WHAT IS BEING ASKED> Please copy each line from the entries that contains the string "this".

INPUT MATERIAL>
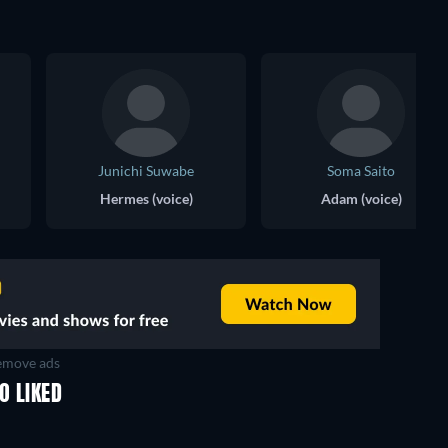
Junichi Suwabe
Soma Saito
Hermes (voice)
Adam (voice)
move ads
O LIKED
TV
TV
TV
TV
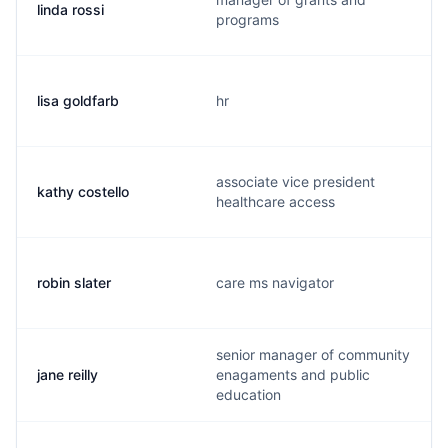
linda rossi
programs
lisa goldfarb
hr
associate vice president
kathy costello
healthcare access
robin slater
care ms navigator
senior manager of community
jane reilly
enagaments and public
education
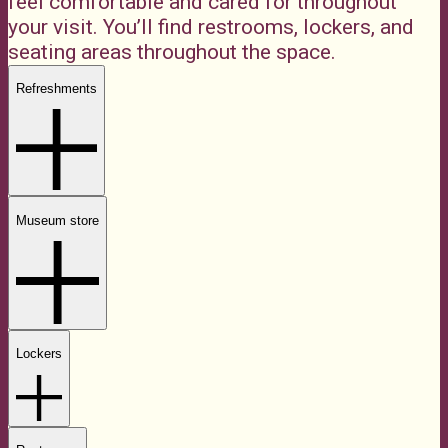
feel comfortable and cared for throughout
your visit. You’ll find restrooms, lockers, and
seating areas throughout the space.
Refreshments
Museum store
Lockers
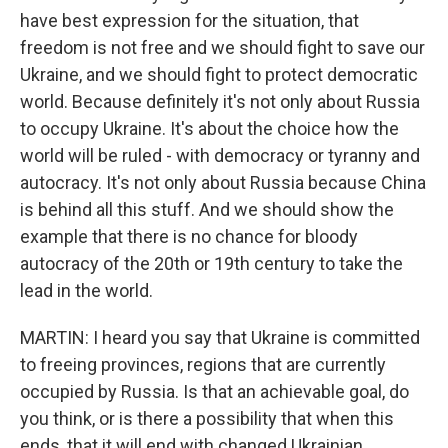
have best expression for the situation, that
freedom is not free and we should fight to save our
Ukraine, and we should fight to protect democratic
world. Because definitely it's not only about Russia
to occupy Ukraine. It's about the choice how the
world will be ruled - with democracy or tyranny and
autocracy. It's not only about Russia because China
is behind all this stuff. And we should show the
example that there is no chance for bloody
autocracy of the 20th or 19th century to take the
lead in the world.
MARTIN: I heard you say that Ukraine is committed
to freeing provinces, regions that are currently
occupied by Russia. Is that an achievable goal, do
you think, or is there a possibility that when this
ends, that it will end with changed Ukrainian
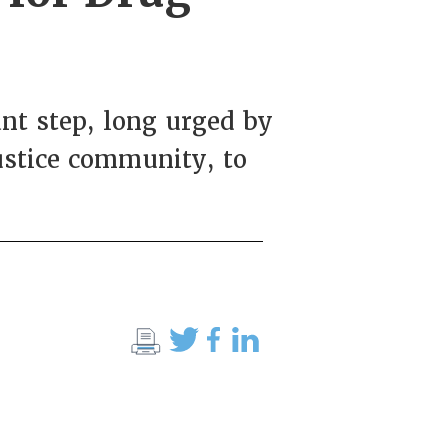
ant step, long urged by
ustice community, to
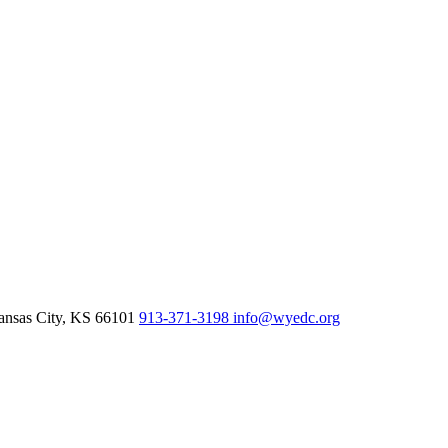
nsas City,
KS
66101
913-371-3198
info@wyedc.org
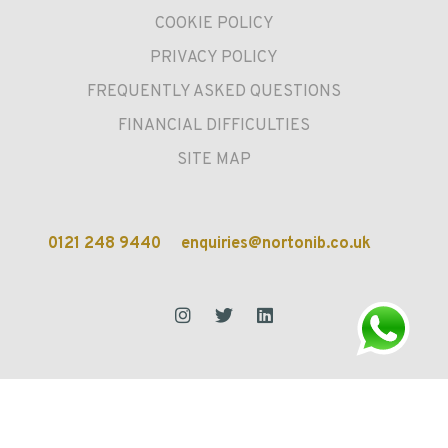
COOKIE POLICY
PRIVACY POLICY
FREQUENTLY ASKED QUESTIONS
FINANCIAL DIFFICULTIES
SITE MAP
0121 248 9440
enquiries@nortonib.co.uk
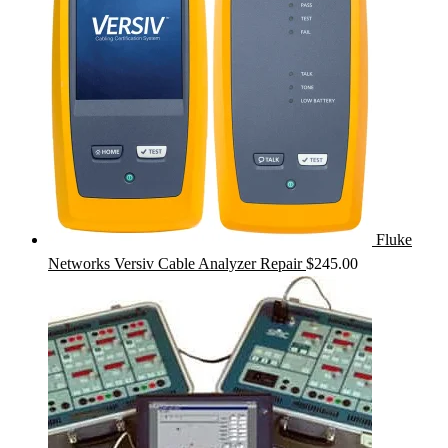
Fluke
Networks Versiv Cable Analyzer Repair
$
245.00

* * *

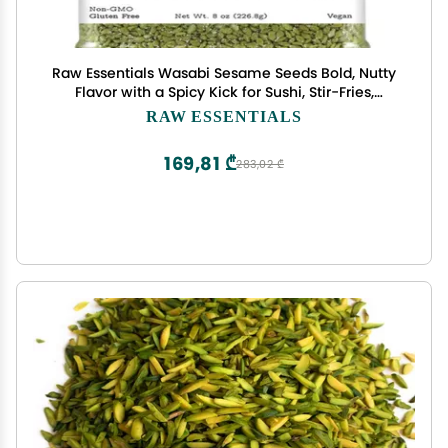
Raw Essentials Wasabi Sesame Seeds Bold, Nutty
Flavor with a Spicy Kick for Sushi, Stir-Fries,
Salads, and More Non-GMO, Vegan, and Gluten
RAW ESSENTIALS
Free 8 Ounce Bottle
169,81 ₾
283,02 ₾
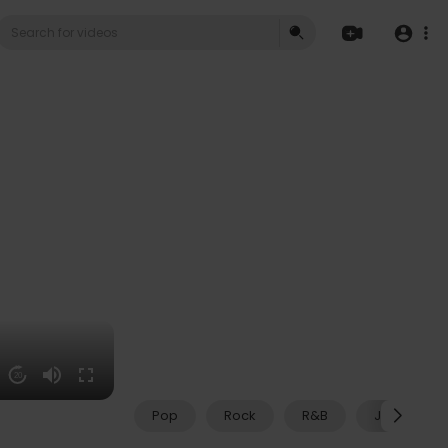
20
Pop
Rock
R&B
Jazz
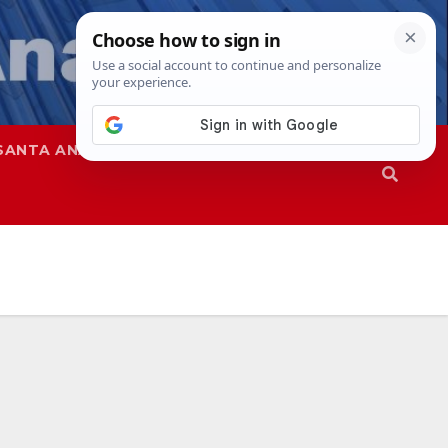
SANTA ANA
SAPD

EXERCISE SOLUTION>
is behind all this stuff. And we should show the
you think, or is there a possibility that when this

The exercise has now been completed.